Work to complete »
Write out exactly the lines from the one containing "G04 Created by KiCad (PCBNEW 5.1.10)" to the end of the material, both ends included, and nothing else. Leave pictures out.

**** Source data

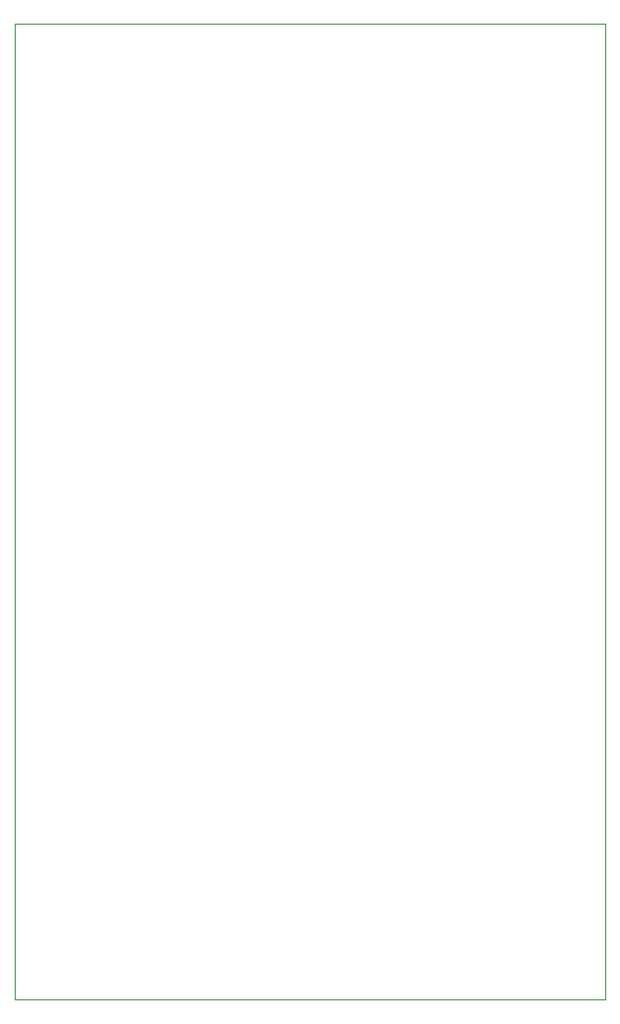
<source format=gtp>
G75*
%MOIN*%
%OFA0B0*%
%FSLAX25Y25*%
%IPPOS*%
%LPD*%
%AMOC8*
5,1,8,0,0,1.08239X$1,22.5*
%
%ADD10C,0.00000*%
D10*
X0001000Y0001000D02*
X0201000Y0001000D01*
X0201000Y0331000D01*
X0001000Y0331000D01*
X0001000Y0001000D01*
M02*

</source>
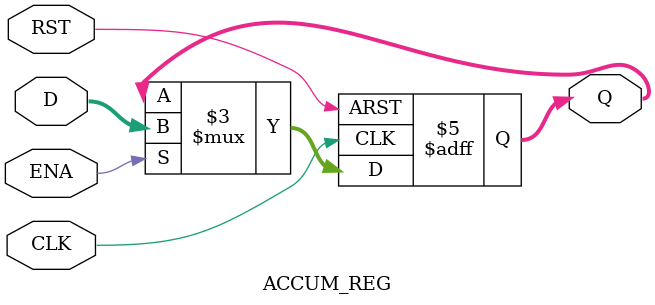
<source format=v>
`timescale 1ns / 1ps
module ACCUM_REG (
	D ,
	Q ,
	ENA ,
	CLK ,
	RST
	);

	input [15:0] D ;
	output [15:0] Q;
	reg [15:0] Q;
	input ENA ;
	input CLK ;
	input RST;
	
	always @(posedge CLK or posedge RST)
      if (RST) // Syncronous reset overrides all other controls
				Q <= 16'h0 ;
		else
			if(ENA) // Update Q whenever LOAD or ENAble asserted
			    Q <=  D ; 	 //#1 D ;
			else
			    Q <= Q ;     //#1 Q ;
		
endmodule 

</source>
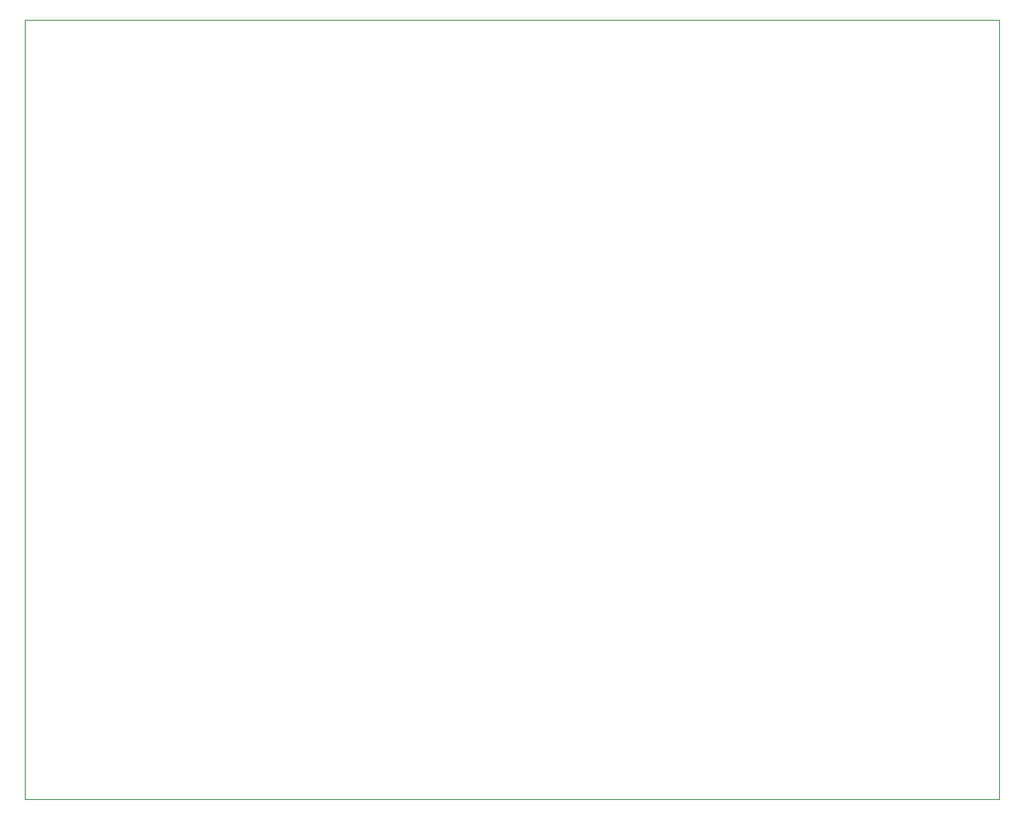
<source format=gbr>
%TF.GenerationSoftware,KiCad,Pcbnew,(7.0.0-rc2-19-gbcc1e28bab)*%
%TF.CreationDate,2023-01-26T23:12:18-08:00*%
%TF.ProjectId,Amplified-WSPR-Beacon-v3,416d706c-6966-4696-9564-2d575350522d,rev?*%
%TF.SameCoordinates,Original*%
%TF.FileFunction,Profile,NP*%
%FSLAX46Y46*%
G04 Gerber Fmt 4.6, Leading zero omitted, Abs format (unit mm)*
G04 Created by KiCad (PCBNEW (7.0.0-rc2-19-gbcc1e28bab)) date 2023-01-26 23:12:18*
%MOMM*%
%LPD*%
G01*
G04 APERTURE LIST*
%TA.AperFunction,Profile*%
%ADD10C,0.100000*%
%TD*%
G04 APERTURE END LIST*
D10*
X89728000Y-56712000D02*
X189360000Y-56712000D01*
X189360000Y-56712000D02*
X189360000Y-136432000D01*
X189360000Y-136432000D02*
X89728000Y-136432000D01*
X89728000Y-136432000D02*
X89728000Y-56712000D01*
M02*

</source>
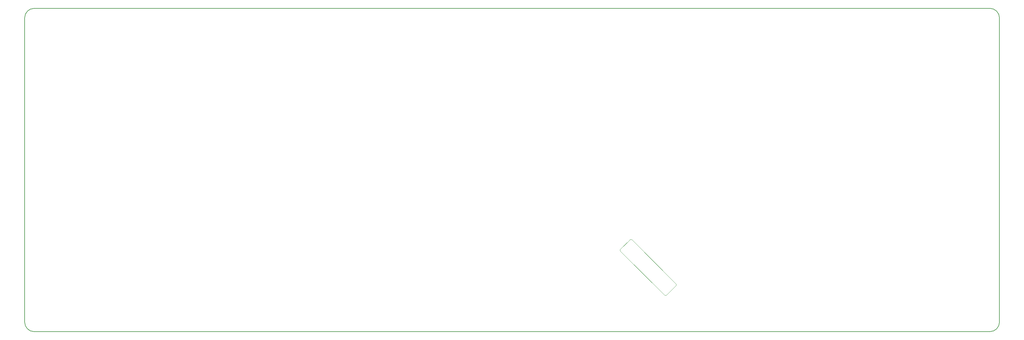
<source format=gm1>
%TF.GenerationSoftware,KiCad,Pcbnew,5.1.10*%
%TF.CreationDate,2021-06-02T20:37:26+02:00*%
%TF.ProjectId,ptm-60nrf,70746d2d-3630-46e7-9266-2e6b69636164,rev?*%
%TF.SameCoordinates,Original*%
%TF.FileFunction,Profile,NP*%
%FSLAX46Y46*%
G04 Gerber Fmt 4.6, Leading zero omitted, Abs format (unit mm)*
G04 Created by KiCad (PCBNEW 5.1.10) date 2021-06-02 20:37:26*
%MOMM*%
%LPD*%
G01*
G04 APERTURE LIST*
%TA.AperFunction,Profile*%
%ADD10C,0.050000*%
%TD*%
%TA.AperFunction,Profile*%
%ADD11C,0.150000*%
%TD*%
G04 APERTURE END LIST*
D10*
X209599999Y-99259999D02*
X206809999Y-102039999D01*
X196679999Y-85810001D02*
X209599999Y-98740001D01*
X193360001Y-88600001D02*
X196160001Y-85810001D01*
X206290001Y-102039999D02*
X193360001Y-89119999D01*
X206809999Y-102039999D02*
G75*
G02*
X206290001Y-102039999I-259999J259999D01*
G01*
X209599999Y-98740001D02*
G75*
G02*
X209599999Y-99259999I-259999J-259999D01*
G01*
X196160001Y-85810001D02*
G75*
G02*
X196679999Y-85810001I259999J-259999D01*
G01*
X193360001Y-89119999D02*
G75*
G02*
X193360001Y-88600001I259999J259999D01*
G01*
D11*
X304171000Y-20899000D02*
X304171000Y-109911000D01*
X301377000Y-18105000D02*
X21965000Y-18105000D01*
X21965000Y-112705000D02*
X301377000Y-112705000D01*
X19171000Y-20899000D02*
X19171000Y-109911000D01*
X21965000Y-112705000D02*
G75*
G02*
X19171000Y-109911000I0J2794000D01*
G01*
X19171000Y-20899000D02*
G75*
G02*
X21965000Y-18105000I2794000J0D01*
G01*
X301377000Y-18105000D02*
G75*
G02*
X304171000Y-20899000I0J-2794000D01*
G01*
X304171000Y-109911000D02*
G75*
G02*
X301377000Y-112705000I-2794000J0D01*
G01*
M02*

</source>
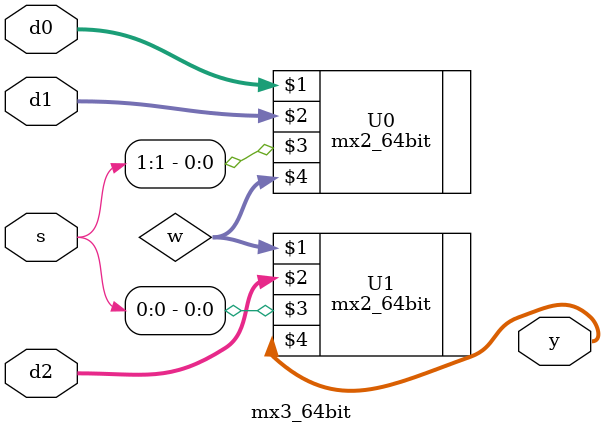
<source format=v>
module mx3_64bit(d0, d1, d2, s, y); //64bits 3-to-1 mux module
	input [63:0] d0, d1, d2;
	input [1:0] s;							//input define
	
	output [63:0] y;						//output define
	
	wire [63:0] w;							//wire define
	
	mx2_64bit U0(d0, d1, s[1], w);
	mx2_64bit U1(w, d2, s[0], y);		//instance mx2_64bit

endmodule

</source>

********

Response to the task »
G04 Created by KiCad (PCBNEW 5.1.10) date 2021-06-02 20:37:26*
%MOMM*%
%LPD*%
G01*
G04 APERTURE LIST*
%TA.AperFunction,Profile*%
%ADD10C,0.050000*%
%TD*%
%TA.AperFunction,Profile*%
%ADD11C,0.150000*%
%TD*%
G04 APERTURE END LIST*
D10*
X209599999Y-99259999D02*
X206809999Y-102039999D01*
X196679999Y-85810001D02*
X209599999Y-98740001D01*
X193360001Y-88600001D02*
X196160001Y-85810001D01*
X206290001Y-102039999D02*
X193360001Y-89119999D01*
X206809999Y-102039999D02*
G75*
G02*
X206290001Y-102039999I-259999J259999D01*
G01*
X209599999Y-98740001D02*
G75*
G02*
X209599999Y-99259999I-259999J-259999D01*
G01*
X196160001Y-85810001D02*
G75*
G02*
X196679999Y-85810001I259999J-259999D01*
G01*
X193360001Y-89119999D02*
G75*
G02*
X193360001Y-88600001I259999J259999D01*
G01*
D11*
X304171000Y-20899000D02*
X304171000Y-109911000D01*
X301377000Y-18105000D02*
X21965000Y-18105000D01*
X21965000Y-112705000D02*
X301377000Y-112705000D01*
X19171000Y-20899000D02*
X19171000Y-109911000D01*
X21965000Y-112705000D02*
G75*
G02*
X19171000Y-109911000I0J2794000D01*
G01*
X19171000Y-20899000D02*
G75*
G02*
X21965000Y-18105000I2794000J0D01*
G01*
X301377000Y-18105000D02*
G75*
G02*
X304171000Y-20899000I0J-2794000D01*
G01*
X304171000Y-109911000D02*
G75*
G02*
X301377000Y-112705000I-2794000J0D01*
G01*
M02*

</source>
<source format=v>
module mx3_64bit(d0, d1, d2, s, y); //64bits 3-to-1 mux module
	input [63:0] d0, d1, d2;
	input [1:0] s;							//input define
	
	output [63:0] y;						//output define
	
	wire [63:0] w;							//wire define
	
	mx2_64bit U0(d0, d1, s[1], w);
	mx2_64bit U1(w, d2, s[0], y);		//instance mx2_64bit

endmodule

</source>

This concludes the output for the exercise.